Ce qui revient à dire que, si le port de la robe peut être une affaire de femmes, il est sans conteste une affaire de culture. Toutefois, ce qui paraît blâmable dans le dessin de JA, lequel pointe du doigt l’unique photo connue de Serigne Touba, demeure le rapprochement établi entre l’accoutrement du saint-homme et le sac de la polémique, qui s’avère être un raccourci simpliste, une faute lourde que les confrères de Jeune Afrique, malgré leurs décennies d’expérience dans le domaine de la presse, n’ont pu éviter. S’il est utile de le préciser afin de lever toute équivoque, le grand marabout de Touba n’a pas été caricaturé comme certains le soutiennent au Sénégal où la rumeur a la fâcheuse habitude de déformer les faits, de les travestir même.
Le grand marabout de Touba n’a pas été caricaturé (dessiné) dans JA comme l’a été le prophète de l’islam, alors représenté par Charlie Hebdo dans des positions compromettantes, qui dénotent de l’insolence voire de l’irrespect. En revanche, si le saint-homme de Touba avait été caricaturé, l’opinion comprendrait que le correspondant de JA à Dakar ne passe pas la nuit dans la capitale sénégalaise. Les mourides, les musulmans, les Sénégalais d’une manière générale, ont sans doute eu raison d’alerter, afin d’éviter, demain, que Serigne Touba ne soit représenté, dessiné, dans un croquis destiné à faire rire le monde occidental. Il faut rappeler que Charlie Hebdo avait, dans un premier temps, en guise de solidarité, republié des dessins du prophète de l’islam, initialement publiés dans un journal danois.

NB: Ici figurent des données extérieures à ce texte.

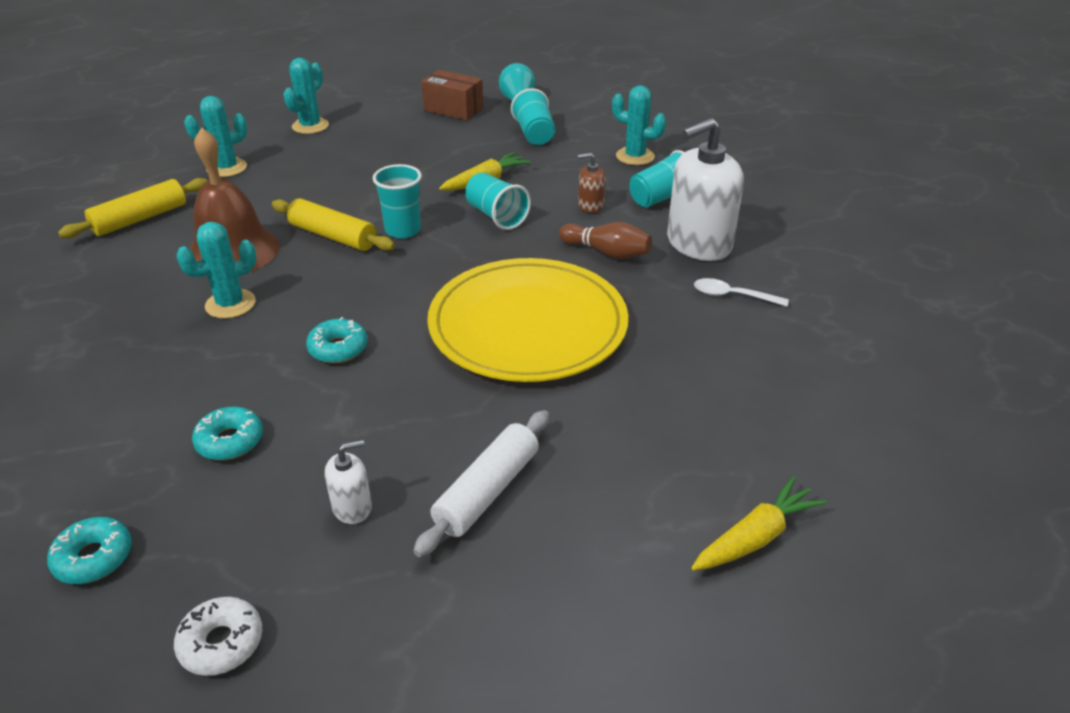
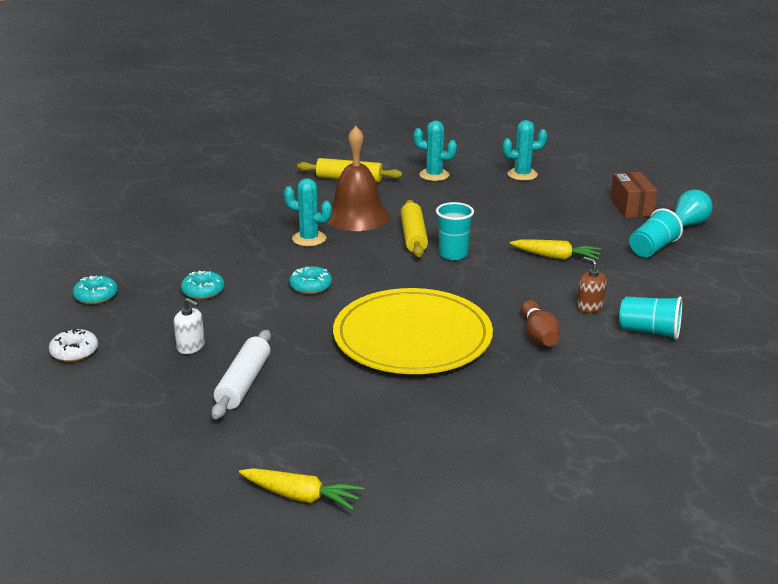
camera: 55 degrees right, 10 degrees down
white rolling pin [413,410,549,557] -> white rolling pin turned 75 degrees counterclockwise [212,330,271,419]
turquoise cup [465,173,531,230] -> none
turquoise cactus [612,85,666,165] -> none
white soap dispenser [667,118,744,261] -> none
white spoon [694,278,789,307] -> none

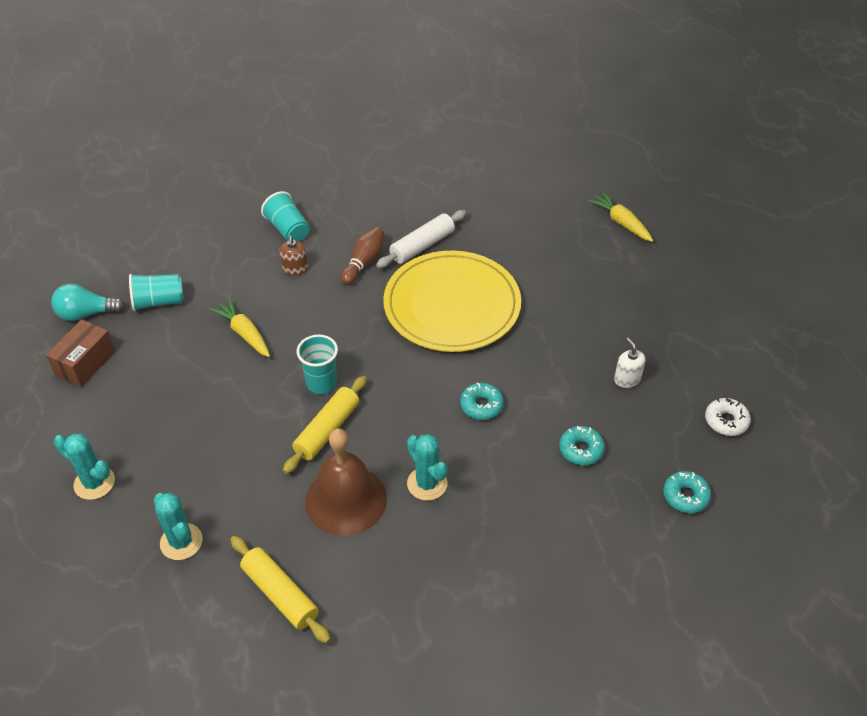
camera: 145 degrees left, 20 degrees up
white rolling pin [212,330,271,419] -> white rolling pin moved to [376,210,466,268]

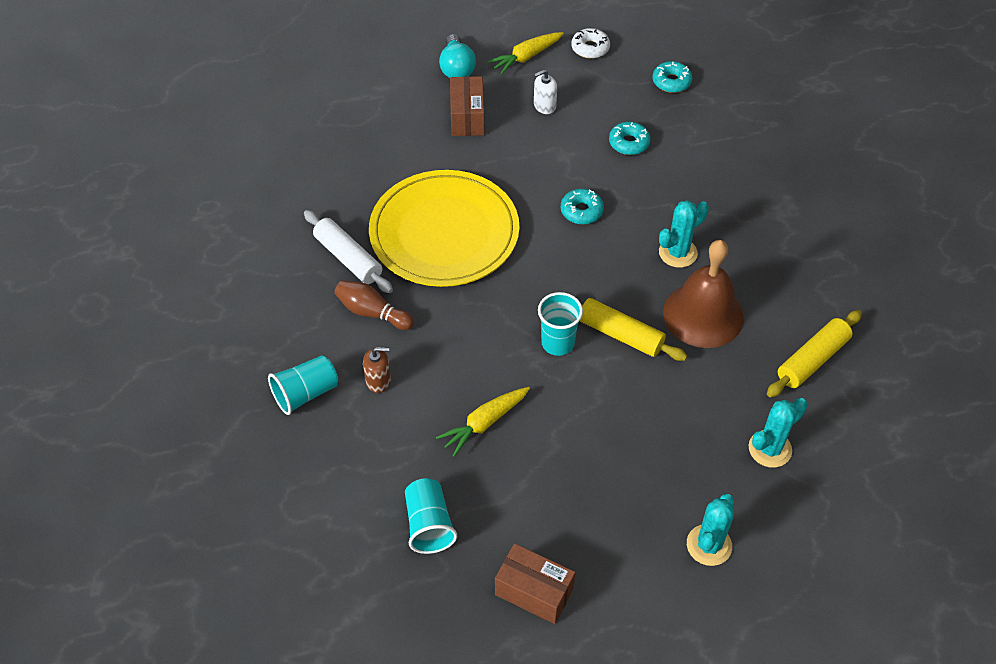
camera: 90 degrees left, 5 degrees up
turquoise light bulb [51,284,125,321] -> turquoise light bulb moved to [439,34,476,78]
yellow carrot [588,192,653,242] -> yellow carrot moved to [487,32,564,75]
none -> brown box [450,76,485,136]

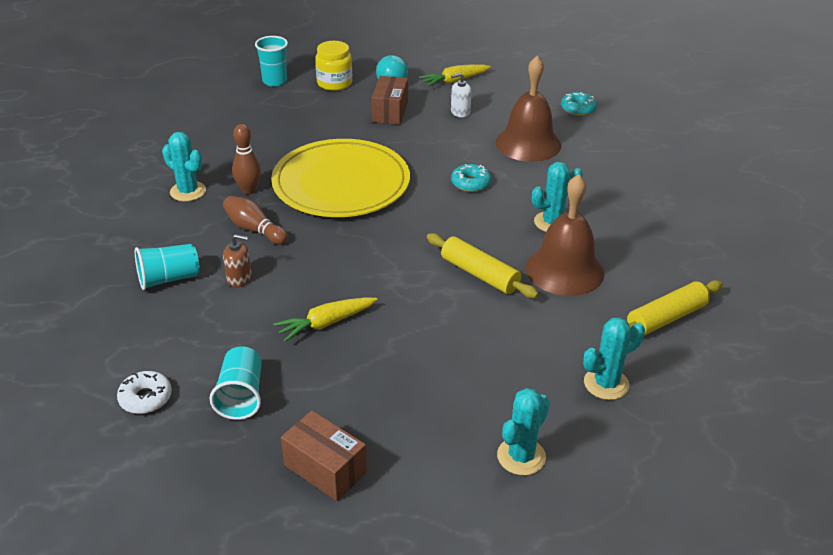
camera: 10 degrees right, 15 degrees down
white rolling pin [304,210,393,293] -> brown bowling pin [232,124,261,194]
turquoise cup [538,292,583,356] -> turquoise cup moved to [255,36,288,86]
white donut [571,28,610,59] -> white donut moved to [117,371,172,414]
turquoise donut [609,122,651,155] -> brown bell [495,55,561,162]
none -> turquoise cactus [162,132,206,201]
none -> yellow jar [315,41,352,91]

Avant de s’approprier par la suite, l’exclusivité des caricatures du Prophète, par ses propres dessinateurs qui ont fini par en faire leur sujet de prédilection. Devrions-nous aussi refuser de cautionner une interdiction de toute commercialisation de l’édition papier de JA à Dakar, à l’heure d’internet et des réseaux sociaux. Le cas échéant, on prendrait le risque de voir dans le monde occidental, des journaux mus par la seule volonté de ternir l’image de l’islam, avec la bénédiction des lobbies gays, reproduire des dessins de Serigne Touba, destinés, justement, à faire mal aux mourides, à les atteindre dans leur chair. Ce n’est pas, comprend-on, ce que souhaitent ces milliers de personnes qui ont marché ce week-end entre Dakar et les capitales régionales, pour dénoncer la publication de JA.
Enfin, il convient de refuser à tout prix, que cette affaire de caricature polémique, fasse l’objet de récupération, au Sénégal, par les tenants d’un conservatisme latent, qui, figés et réfractaires à toute critique des religions, voudraient en profiter pour régler un vieux contentieux avec une presse qu’ils souhaiteraient mettre à genou et aux ordres. JA s’est excusé et a fait son mea culpa. A nous de savoir pardonner, de mettre un terme à la polémique et passer à autre chose.